Book Thug put me on to Jacob Wren (A Radical Cut in the Texture of Reality) who put me on to Rachel Kaadzi Ghansah (an essay in the Los Angeles Review of Books De origine actibusque aequationis: Rachel Jeantel, Rammellzee, Basquiat, and the Art of Being an Equation) which was the impetus for a search re crown iconography in Basquiat which led me to a review of Jordana More Saggesse Reading Basquiat: Exploring Ambivalence in American Art reviewed by Anton Stuebner at Art Practical: 13 matches for the word "crown" in Stuebner's review which samples Saggasse's explanations (mark of graffiti artists admiring the work of others; "kingship" in jazz culture; a reference to the end credits of Basquiat’s favorite cartoon, The Little Rascals, which featured a hand-drawn crown above the title card “King World Productions”).
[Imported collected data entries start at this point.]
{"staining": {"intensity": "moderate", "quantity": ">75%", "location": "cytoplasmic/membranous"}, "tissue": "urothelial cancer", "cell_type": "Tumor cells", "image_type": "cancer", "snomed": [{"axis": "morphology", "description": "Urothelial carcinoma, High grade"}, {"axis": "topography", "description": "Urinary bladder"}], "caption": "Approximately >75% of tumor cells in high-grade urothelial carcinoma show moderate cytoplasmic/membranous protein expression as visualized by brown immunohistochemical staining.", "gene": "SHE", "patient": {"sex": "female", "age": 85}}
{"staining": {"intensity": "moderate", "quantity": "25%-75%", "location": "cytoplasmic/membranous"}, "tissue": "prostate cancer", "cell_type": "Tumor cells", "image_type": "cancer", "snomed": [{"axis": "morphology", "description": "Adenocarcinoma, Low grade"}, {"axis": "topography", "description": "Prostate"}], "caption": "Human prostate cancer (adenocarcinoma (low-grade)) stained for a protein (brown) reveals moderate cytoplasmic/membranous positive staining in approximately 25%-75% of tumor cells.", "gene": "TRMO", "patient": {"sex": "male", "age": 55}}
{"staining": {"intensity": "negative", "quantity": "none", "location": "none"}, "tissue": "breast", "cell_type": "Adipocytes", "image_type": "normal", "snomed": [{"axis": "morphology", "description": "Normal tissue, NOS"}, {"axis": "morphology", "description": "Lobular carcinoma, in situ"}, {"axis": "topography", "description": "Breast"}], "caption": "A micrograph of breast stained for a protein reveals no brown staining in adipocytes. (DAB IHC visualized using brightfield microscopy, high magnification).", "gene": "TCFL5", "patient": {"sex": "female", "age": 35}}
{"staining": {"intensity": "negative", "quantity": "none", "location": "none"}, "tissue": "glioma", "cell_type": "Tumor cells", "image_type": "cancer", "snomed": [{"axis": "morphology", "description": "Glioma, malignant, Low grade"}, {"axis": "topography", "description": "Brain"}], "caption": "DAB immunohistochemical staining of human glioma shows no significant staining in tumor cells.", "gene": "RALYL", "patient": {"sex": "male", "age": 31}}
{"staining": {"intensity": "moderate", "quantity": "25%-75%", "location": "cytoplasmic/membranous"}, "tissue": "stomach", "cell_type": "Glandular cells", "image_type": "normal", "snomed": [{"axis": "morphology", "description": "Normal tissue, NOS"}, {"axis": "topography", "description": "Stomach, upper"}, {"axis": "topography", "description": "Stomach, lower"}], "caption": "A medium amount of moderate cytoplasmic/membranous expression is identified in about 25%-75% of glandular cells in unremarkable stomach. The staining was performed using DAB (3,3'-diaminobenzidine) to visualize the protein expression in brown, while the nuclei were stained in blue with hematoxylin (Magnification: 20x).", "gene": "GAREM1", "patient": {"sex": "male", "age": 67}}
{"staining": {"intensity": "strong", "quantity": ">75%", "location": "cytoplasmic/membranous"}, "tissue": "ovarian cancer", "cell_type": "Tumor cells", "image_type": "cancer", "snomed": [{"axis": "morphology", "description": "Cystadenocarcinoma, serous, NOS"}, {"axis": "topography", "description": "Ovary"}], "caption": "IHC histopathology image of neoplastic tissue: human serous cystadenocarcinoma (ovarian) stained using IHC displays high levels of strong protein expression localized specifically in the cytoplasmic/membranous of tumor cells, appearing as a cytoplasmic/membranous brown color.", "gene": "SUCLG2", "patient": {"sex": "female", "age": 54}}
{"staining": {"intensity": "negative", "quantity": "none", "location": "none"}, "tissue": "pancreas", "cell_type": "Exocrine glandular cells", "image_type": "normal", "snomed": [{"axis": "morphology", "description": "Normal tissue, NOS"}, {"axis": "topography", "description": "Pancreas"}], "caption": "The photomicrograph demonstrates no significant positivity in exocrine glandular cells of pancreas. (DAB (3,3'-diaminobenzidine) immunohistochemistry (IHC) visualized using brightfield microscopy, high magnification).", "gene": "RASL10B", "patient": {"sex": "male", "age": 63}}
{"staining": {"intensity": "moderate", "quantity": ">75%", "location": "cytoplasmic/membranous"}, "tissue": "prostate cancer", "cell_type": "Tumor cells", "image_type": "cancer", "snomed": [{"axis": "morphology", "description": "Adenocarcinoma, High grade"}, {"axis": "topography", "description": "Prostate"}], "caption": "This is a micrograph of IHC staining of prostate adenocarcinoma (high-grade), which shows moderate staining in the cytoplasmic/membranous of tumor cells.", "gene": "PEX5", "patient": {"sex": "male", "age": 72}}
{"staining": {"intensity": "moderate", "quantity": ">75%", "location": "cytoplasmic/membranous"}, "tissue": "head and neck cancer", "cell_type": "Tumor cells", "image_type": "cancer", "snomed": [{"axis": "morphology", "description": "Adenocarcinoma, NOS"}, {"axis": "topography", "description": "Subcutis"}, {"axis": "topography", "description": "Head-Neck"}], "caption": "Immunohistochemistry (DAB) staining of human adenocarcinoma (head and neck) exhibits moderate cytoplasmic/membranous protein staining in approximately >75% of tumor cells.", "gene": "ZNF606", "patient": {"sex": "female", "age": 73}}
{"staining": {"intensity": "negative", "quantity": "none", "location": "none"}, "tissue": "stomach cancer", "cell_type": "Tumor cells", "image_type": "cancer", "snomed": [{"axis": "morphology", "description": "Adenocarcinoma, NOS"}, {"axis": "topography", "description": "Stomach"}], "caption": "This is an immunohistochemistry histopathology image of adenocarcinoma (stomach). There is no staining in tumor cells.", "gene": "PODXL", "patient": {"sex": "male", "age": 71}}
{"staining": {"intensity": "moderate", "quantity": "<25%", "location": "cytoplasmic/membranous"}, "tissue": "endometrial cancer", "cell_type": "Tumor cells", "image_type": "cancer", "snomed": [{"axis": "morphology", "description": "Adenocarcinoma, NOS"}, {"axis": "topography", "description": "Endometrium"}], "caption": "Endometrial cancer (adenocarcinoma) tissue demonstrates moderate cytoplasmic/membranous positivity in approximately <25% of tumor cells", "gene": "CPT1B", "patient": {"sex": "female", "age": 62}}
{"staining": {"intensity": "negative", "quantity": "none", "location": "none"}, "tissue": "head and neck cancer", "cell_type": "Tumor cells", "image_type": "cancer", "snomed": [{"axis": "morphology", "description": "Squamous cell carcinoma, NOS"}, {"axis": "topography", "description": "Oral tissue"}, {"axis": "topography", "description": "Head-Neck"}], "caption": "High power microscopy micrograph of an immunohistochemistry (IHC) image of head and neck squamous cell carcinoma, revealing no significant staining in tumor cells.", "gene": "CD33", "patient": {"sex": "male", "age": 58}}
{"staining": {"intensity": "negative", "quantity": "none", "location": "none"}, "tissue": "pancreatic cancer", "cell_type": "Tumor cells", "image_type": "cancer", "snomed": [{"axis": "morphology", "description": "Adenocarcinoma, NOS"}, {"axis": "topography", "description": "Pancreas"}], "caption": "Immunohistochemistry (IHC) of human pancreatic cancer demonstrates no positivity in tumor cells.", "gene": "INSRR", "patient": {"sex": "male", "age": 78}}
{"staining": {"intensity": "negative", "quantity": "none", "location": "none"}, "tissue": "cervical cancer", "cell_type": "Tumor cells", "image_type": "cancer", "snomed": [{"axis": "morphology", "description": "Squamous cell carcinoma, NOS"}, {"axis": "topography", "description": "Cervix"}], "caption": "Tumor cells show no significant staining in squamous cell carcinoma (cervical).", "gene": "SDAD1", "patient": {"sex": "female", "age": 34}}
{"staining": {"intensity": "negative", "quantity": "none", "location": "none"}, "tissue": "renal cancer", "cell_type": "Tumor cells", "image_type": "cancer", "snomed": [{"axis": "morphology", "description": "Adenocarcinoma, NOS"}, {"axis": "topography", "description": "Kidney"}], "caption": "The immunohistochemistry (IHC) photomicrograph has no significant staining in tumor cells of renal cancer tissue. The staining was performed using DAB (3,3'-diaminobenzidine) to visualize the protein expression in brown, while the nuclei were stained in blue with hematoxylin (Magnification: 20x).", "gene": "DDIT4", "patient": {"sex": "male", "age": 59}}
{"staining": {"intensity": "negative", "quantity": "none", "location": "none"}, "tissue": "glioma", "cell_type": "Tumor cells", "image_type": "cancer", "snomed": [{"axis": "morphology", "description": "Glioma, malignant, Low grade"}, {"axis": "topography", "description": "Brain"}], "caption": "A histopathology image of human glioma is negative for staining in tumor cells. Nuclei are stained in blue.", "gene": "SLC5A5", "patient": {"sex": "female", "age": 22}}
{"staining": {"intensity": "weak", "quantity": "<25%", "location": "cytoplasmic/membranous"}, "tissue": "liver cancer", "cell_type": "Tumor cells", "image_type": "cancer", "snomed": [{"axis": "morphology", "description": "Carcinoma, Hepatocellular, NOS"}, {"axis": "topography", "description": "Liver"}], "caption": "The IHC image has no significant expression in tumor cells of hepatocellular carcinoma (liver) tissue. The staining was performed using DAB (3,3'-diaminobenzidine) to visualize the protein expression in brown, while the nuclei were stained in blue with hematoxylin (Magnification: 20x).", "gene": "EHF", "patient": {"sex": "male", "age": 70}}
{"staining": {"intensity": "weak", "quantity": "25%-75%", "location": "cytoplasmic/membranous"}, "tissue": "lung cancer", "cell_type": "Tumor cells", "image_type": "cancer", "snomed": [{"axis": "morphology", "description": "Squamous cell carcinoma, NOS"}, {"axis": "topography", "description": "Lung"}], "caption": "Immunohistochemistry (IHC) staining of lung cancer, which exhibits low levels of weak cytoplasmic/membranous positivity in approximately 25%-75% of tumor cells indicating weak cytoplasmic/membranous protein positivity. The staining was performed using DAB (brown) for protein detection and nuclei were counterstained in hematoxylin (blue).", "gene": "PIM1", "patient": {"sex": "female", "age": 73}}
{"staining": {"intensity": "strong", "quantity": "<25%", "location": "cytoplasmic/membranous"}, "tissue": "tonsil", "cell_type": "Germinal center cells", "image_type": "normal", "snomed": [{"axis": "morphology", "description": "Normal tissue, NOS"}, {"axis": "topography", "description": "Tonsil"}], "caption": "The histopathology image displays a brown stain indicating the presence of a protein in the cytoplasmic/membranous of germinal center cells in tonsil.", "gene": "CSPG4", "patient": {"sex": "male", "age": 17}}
As Stuebner remarks

These motifs engage multiple discourses all at once, and Saggese suggests that all of these readings can exist simultaneously. At the same time, part of what makes Basquiat’s work so consistently fascinating—and even frustrating—is the lack of a one-to-one correspondence between symbols and predetermined values. In the constant search for authorship and empirical meaning, Saggese sees a critical imperative to decode every gesture and mark in painting as a possible sign unlocking larger contexts and narratives not readily apparent on the surface.
The paintings invite us to track the tags and with others leading the way the trail is open to circling back ...

Rachel Kaadzi Ghansah quoting/sampling Jennifer Clement Widow Basquiat has two occurrences of "crown" in her article:
He paints, pauses, picks up a book or magazine and when he finds a word or sentence that he likes he paints it on the board or canvas. There are codes: The crown is the logo from the t.v. show “The Little Rascals.” He mixes Spanish and English […] He paints kings wearing black crowns covered in tar and feathers […] He writes “TAR” everywhere in thick dark strokes because, “I sometimes feel as black as tar.”